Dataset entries
[Start of Attachment]

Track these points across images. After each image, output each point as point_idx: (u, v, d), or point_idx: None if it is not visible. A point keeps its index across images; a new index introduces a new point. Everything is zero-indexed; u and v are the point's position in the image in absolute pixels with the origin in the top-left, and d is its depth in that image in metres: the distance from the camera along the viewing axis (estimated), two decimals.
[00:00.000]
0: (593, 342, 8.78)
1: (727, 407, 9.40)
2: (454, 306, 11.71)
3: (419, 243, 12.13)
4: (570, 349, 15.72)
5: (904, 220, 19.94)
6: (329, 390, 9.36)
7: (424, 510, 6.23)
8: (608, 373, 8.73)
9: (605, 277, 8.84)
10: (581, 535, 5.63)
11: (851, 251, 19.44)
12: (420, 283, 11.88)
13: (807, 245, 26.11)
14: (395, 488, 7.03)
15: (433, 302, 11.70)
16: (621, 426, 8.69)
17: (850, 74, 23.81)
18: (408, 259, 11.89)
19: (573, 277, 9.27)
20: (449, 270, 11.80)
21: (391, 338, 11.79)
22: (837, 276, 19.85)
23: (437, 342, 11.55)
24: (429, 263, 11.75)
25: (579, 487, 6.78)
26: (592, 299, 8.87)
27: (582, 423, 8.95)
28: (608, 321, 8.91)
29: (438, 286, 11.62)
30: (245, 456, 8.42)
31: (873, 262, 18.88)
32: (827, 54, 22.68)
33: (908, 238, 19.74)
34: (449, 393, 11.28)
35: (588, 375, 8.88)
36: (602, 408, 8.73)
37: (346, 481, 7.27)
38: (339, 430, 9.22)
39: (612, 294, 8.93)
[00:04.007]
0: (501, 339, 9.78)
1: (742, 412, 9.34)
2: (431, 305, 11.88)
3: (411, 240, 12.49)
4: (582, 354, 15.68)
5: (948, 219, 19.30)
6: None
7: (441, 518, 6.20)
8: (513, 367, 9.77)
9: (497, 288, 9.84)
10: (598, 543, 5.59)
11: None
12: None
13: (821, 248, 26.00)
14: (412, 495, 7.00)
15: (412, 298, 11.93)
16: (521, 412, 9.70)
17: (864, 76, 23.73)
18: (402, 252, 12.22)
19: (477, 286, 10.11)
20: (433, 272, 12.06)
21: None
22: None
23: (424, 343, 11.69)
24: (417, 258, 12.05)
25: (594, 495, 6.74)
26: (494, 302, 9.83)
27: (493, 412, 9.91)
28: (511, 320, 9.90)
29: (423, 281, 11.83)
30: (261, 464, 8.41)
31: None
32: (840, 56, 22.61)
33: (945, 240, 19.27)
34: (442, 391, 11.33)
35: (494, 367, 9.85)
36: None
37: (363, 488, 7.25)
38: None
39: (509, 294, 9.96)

[End of Attachment]

[ABOUT THIS TASK]
Could you retype all of the entries exactly, leaving none out?

[FINAL ANSWER]
Track these points across images. After each image, output each point as point_idx: (u, v, d), or point_idx: None if it is not visible. A point keeps its index across images; a new index introduces a new point. Everything is zero-indexed; u and v are the point's position in the image in absolute pixels with the origin in the top-left, and d is its depth in that image in metres: the distance from the camera along the viewing axis (estimated), two decimals.
[00:00.000]
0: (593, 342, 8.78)
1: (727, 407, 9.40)
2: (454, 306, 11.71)
3: (419, 243, 12.13)
4: (570, 349, 15.72)
5: (904, 220, 19.94)
6: (329, 390, 9.36)
7: (424, 510, 6.23)
8: (608, 373, 8.73)
9: (605, 277, 8.84)
10: (581, 535, 5.63)
11: (851, 251, 19.44)
12: (420, 283, 11.88)
13: (807, 245, 26.11)
14: (395, 488, 7.03)
15: (433, 302, 11.70)
16: (621, 426, 8.69)
17: (850, 74, 23.81)
18: (408, 259, 11.89)
19: (573, 277, 9.27)
20: (449, 270, 11.80)
21: (391, 338, 11.79)
22: (837, 276, 19.85)
23: (437, 342, 11.55)
24: (429, 263, 11.75)
25: (579, 487, 6.78)
26: (592, 299, 8.87)
27: (582, 423, 8.95)
28: (608, 321, 8.91)
29: (438, 286, 11.62)
30: (245, 456, 8.42)
31: (873, 262, 18.88)
32: (827, 54, 22.68)
33: (908, 238, 19.74)
34: (449, 393, 11.28)
35: (588, 375, 8.88)
36: (602, 408, 8.73)
37: (346, 481, 7.27)
38: (339, 430, 9.22)
39: (612, 294, 8.93)
[00:04.007]
0: (501, 339, 9.78)
1: (742, 412, 9.34)
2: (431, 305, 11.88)
3: (411, 240, 12.49)
4: (582, 354, 15.68)
5: (948, 219, 19.30)
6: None
7: (441, 518, 6.20)
8: (513, 367, 9.77)
9: (497, 288, 9.84)
10: (598, 543, 5.59)
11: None
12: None
13: (821, 248, 26.00)
14: (412, 495, 7.00)
15: (412, 298, 11.93)
16: (521, 412, 9.70)
17: (864, 76, 23.73)
18: (402, 252, 12.22)
19: (477, 286, 10.11)
20: (433, 272, 12.06)
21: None
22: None
23: (424, 343, 11.69)
24: (417, 258, 12.05)
25: (594, 495, 6.74)
26: (494, 302, 9.83)
27: (493, 412, 9.91)
28: (511, 320, 9.90)
29: (423, 281, 11.83)
30: (261, 464, 8.41)
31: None
32: (840, 56, 22.61)
33: (945, 240, 19.27)
34: (442, 391, 11.33)
35: (494, 367, 9.85)
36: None
37: (363, 488, 7.25)
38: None
39: (509, 294, 9.96)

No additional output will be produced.